_EXERCISE DIRECTIONS:_
Within the records below, how many lines hold the word "serif"? Only the number should be returned.

_Stored items:_
++++++++
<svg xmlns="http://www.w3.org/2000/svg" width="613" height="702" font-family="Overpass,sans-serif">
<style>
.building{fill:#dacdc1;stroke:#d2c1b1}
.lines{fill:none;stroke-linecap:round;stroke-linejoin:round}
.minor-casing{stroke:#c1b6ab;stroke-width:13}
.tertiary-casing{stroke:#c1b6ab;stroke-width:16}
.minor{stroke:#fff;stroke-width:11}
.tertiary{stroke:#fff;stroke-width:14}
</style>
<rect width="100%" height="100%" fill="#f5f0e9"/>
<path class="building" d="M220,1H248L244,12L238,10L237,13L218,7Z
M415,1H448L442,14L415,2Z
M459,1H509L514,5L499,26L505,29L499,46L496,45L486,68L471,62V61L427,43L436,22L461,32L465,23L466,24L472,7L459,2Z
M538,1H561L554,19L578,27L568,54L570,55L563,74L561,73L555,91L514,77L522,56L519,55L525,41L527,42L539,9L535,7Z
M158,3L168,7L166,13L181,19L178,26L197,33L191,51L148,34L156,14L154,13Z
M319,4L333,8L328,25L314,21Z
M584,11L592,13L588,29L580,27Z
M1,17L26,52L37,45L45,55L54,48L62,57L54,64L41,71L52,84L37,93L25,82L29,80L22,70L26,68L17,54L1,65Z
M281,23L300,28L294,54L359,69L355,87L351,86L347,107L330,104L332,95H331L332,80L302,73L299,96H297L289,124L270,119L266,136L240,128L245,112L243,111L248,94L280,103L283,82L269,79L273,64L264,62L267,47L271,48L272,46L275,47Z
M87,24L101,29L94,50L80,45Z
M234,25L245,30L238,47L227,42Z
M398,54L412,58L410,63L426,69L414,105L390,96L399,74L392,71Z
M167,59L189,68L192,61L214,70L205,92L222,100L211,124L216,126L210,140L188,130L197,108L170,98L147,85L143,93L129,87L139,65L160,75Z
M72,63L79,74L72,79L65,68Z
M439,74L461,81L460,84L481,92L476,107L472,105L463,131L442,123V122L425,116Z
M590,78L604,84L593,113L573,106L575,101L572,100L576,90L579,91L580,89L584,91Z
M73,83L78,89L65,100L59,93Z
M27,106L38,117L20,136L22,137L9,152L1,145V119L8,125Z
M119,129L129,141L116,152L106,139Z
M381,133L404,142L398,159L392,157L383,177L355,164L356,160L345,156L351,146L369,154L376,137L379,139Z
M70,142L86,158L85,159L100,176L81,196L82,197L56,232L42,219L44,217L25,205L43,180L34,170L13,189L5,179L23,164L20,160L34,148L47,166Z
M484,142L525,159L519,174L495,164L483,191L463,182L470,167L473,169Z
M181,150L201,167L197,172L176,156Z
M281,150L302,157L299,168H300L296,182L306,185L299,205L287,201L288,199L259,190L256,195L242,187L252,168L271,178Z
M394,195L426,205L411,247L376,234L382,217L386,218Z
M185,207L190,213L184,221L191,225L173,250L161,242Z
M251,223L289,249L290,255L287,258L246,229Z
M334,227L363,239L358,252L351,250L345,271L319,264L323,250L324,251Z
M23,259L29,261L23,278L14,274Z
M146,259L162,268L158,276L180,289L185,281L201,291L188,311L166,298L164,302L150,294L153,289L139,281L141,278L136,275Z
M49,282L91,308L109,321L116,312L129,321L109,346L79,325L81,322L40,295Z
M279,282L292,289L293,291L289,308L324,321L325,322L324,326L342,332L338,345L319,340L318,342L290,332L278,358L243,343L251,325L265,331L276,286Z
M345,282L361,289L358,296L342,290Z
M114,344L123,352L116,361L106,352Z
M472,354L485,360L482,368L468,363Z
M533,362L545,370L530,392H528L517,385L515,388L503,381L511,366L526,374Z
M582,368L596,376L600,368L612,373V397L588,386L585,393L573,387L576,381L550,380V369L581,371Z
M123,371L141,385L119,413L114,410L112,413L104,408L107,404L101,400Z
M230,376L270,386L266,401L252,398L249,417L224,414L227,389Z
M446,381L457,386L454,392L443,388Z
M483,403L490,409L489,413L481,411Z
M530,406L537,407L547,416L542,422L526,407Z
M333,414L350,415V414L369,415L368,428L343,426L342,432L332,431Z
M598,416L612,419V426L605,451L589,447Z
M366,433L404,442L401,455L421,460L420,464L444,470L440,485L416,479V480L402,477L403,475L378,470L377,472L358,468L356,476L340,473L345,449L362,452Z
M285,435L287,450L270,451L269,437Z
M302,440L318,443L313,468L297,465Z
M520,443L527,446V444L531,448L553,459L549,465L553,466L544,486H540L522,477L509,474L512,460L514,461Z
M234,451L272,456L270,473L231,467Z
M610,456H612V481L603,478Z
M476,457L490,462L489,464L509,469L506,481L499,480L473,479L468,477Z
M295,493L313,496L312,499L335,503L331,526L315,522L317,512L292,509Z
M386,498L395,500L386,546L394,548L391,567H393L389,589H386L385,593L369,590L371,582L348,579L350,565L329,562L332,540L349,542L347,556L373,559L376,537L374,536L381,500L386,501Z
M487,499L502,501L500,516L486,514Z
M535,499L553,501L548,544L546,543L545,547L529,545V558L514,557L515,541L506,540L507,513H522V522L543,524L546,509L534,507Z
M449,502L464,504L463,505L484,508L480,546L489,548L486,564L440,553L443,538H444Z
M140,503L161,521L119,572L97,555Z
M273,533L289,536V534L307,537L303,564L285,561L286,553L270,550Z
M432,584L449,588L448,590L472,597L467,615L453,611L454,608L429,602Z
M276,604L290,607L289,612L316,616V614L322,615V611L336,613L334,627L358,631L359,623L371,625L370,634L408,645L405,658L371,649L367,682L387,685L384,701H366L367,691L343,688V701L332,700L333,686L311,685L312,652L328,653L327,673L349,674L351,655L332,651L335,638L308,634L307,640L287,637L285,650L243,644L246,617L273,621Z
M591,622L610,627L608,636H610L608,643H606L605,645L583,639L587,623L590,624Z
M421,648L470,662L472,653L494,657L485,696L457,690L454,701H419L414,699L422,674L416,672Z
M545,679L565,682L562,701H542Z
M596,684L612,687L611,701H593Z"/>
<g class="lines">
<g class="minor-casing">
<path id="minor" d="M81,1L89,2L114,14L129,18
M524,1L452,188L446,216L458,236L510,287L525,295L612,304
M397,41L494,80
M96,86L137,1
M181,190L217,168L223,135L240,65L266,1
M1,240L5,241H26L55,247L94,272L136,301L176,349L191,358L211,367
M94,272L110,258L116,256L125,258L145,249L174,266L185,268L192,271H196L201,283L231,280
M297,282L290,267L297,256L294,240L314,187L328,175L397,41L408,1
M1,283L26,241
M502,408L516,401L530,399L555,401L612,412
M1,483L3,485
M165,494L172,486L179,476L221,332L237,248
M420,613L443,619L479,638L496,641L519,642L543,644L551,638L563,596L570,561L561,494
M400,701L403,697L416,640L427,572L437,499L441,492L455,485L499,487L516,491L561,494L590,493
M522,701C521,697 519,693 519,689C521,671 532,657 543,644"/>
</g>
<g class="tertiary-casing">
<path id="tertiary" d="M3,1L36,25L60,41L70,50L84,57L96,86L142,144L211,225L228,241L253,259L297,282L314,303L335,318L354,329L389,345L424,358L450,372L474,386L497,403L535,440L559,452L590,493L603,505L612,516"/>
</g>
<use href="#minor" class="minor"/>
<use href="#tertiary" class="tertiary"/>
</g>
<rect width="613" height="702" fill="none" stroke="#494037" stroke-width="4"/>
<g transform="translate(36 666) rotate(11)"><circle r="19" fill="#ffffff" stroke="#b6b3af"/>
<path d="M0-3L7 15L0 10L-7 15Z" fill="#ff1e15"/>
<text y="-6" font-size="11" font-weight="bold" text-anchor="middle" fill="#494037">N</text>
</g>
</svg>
++++++++
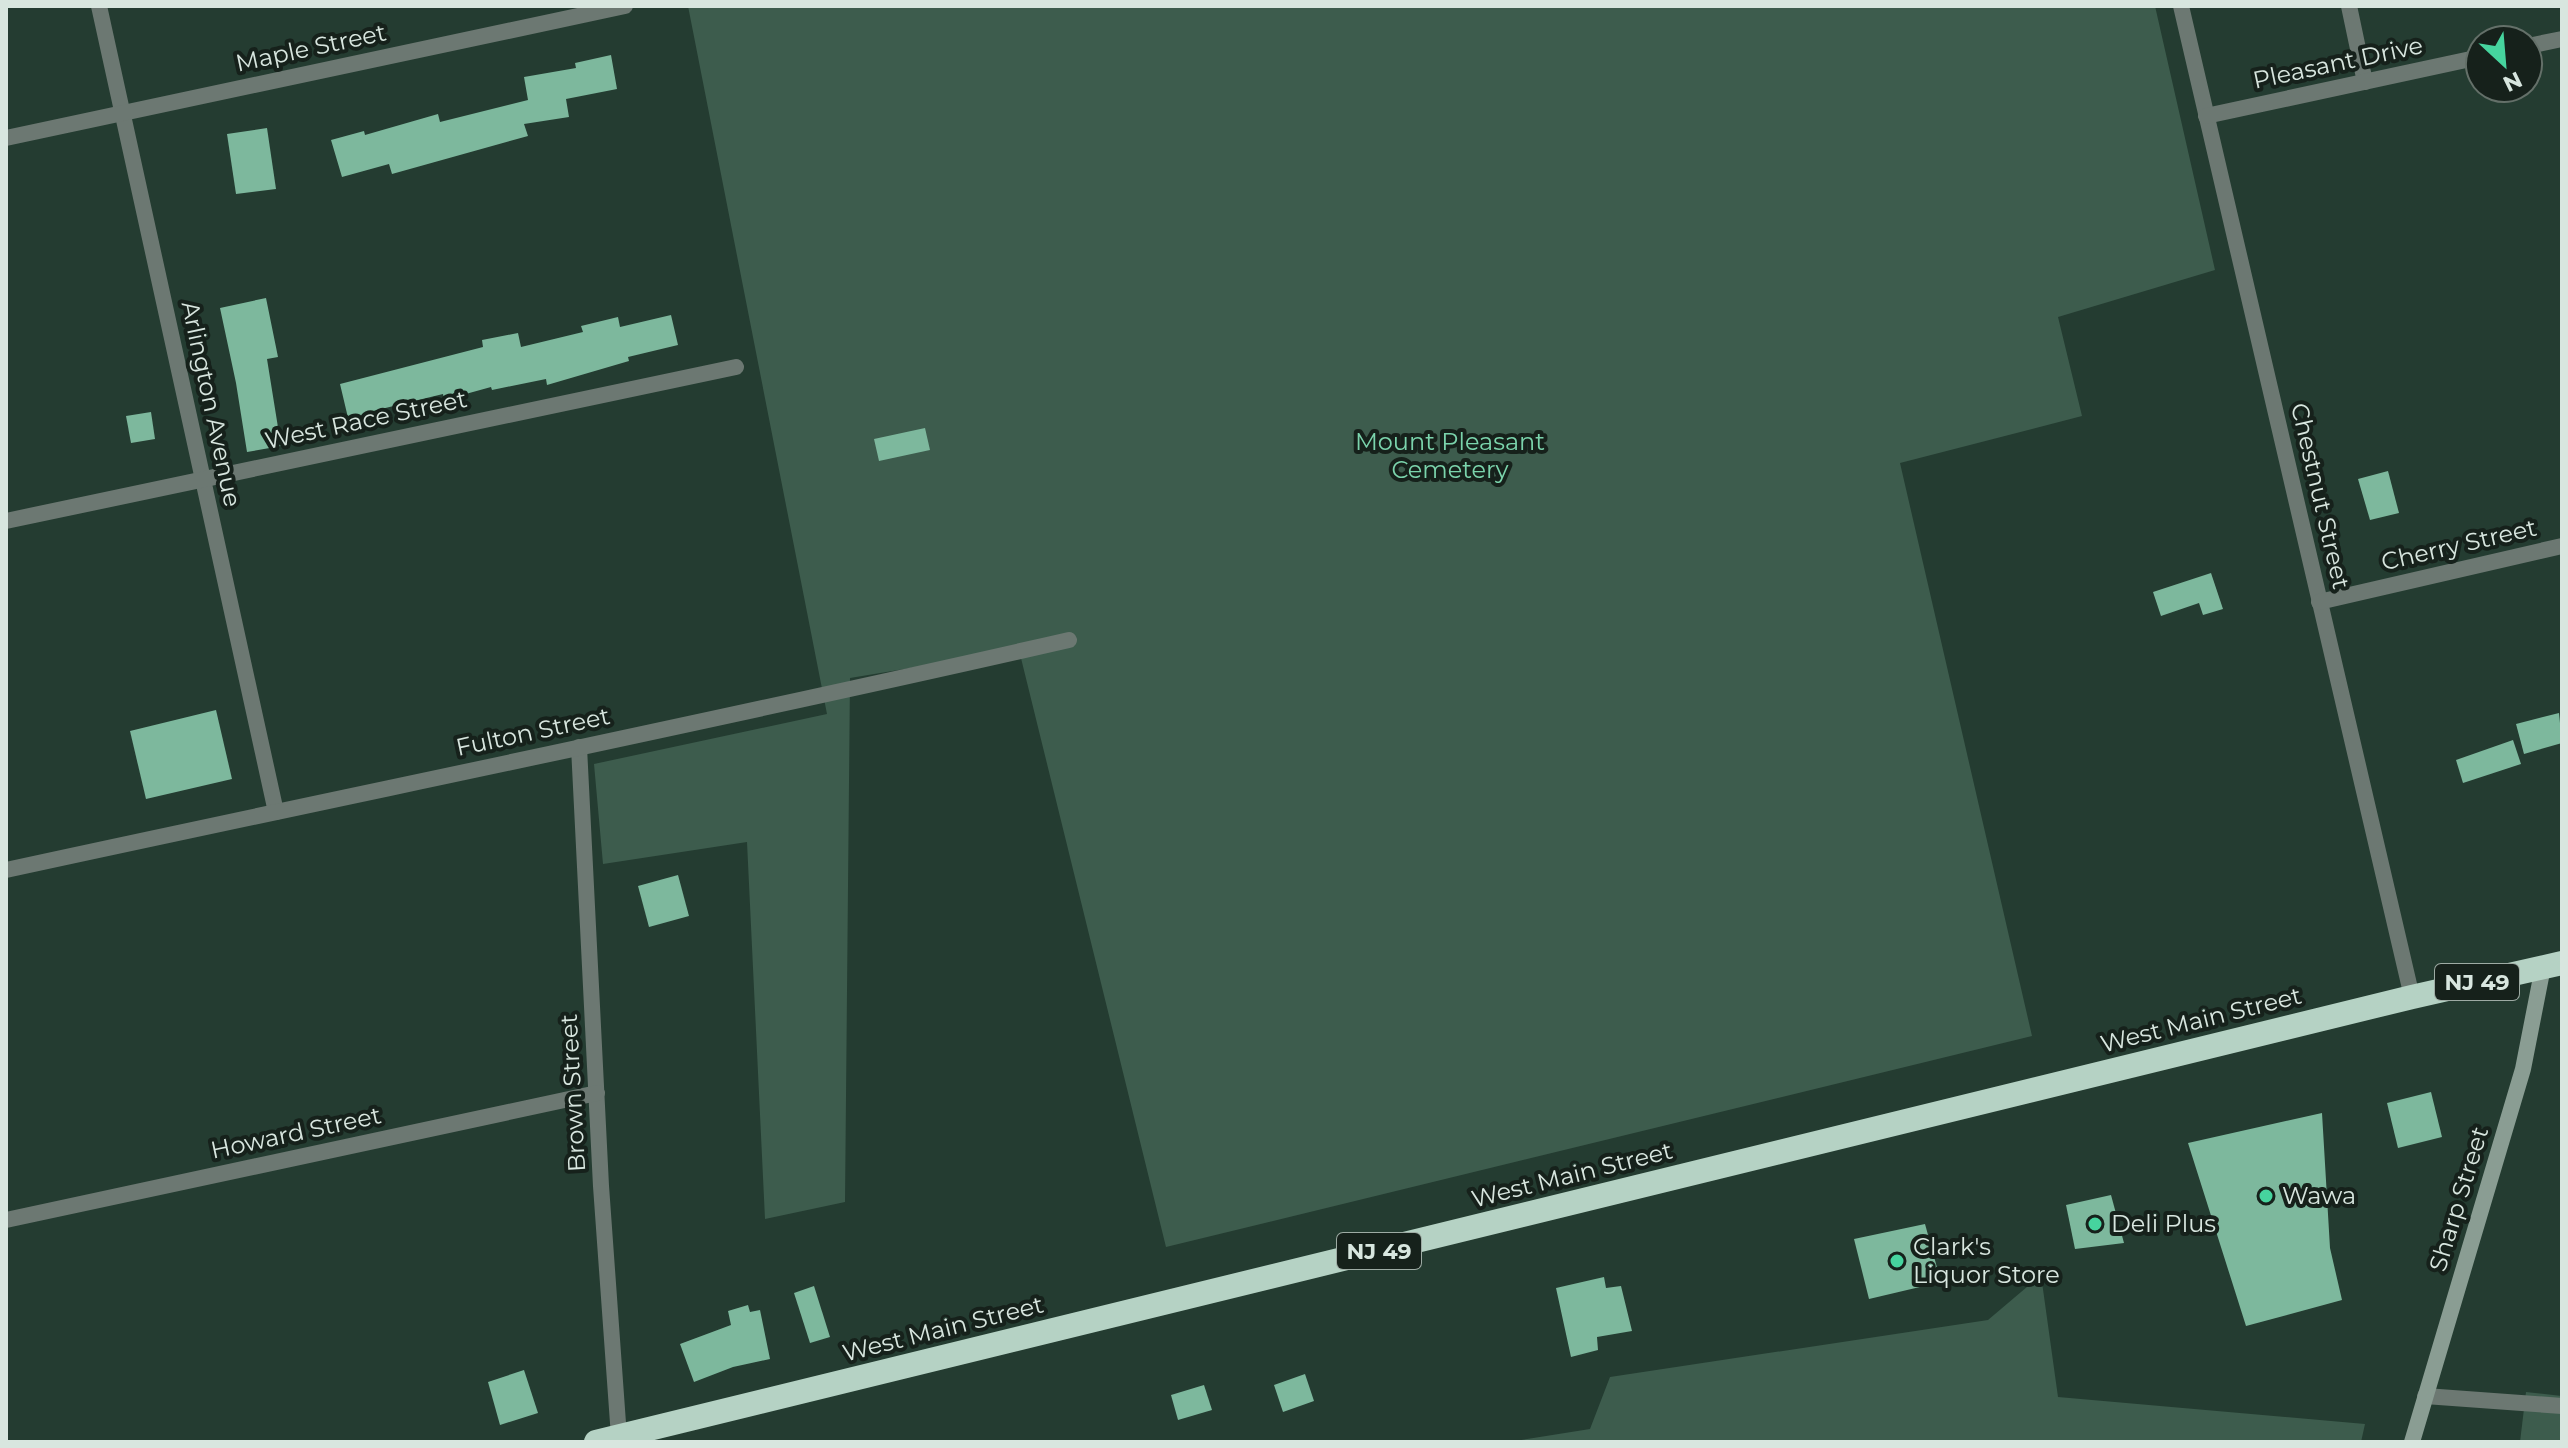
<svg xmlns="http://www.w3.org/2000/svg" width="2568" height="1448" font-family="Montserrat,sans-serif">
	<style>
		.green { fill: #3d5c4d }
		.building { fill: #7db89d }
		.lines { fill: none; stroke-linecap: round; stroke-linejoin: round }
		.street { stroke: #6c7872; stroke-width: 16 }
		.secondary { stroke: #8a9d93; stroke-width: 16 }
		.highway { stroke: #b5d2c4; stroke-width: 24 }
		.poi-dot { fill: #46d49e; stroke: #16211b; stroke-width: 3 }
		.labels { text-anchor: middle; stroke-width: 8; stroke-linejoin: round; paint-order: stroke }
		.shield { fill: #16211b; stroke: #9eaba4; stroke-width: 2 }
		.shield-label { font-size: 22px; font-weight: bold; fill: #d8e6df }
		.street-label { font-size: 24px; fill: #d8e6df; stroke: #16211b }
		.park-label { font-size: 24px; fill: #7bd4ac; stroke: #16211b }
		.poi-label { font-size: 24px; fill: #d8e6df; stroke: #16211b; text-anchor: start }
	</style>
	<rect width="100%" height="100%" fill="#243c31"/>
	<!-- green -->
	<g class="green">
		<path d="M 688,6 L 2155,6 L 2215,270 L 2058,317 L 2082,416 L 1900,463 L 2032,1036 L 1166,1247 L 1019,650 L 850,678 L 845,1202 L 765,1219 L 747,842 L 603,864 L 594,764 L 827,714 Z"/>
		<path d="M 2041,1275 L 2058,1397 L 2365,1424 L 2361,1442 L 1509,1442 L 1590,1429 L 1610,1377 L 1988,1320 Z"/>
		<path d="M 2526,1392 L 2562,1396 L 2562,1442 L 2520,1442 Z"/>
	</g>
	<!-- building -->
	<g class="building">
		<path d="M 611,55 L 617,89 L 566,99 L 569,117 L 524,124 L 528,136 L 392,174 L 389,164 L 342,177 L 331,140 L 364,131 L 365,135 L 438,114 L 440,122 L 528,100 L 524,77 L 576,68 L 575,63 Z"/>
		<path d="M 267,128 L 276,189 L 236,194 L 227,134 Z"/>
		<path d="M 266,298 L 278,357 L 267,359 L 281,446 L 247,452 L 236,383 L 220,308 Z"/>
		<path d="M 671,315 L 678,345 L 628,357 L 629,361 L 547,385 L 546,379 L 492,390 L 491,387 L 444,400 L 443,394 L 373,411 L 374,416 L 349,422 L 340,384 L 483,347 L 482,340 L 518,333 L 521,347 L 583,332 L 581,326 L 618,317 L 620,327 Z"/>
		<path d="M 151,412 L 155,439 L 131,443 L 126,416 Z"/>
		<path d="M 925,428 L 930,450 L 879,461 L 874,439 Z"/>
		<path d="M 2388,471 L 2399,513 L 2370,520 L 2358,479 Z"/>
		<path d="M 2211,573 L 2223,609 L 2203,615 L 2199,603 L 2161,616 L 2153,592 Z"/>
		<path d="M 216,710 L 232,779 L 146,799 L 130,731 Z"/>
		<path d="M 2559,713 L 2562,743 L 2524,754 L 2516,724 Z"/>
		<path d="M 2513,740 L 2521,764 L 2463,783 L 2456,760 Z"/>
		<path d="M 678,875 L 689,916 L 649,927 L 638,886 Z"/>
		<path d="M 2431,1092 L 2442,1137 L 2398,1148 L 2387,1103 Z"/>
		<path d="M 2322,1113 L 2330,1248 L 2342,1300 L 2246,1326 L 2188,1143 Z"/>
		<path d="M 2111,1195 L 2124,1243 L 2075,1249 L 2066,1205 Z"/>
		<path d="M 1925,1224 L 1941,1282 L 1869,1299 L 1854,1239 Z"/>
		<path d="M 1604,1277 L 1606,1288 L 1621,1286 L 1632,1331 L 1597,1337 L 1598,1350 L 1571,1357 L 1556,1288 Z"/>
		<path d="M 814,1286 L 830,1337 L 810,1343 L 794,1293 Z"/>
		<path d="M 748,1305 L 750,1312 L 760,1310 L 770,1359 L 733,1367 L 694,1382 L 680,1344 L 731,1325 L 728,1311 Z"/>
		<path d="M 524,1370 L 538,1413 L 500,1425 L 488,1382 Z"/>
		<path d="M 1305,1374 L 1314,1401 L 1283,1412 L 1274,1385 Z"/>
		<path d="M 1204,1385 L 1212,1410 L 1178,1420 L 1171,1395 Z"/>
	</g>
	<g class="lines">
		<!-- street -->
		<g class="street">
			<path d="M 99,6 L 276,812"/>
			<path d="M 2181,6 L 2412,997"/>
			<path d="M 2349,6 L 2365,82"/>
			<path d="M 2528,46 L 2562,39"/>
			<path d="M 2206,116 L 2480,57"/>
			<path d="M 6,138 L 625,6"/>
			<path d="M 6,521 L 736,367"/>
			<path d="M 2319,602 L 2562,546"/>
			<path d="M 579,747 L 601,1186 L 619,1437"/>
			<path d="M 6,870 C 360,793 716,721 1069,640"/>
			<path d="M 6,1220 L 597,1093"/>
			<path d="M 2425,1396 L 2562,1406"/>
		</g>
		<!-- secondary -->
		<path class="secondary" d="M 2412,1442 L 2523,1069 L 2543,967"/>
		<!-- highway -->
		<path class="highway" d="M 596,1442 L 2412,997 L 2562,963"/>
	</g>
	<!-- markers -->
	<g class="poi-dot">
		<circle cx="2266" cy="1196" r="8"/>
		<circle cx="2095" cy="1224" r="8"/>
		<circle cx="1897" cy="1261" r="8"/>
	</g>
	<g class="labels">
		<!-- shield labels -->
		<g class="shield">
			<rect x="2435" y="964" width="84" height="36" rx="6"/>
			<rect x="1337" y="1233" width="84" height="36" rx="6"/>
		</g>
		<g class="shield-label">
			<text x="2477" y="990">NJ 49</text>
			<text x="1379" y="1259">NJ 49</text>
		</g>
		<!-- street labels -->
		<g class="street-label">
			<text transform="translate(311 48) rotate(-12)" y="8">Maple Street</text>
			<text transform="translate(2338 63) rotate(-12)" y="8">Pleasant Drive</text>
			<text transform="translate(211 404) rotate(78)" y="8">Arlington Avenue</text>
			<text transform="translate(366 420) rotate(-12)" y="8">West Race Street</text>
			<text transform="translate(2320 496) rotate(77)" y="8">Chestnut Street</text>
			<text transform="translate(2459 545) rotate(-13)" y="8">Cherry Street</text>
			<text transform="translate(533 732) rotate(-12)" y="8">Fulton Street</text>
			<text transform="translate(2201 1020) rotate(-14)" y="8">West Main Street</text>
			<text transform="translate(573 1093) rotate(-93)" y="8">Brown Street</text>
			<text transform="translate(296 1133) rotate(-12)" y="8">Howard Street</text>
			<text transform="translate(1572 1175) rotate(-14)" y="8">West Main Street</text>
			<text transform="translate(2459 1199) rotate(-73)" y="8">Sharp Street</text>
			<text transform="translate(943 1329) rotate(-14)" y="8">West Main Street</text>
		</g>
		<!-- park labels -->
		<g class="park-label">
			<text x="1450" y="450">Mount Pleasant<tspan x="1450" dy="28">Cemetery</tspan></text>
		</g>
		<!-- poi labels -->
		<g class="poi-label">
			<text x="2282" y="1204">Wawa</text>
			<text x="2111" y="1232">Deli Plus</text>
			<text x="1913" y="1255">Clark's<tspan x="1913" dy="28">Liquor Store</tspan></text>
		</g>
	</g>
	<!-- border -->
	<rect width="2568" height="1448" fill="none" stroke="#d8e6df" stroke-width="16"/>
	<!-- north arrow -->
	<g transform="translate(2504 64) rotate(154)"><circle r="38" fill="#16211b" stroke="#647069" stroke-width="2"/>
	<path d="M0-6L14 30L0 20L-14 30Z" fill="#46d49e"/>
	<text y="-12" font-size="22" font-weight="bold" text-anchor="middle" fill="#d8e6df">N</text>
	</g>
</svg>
++++++++
_RESPONSE TO THE TASK:_
2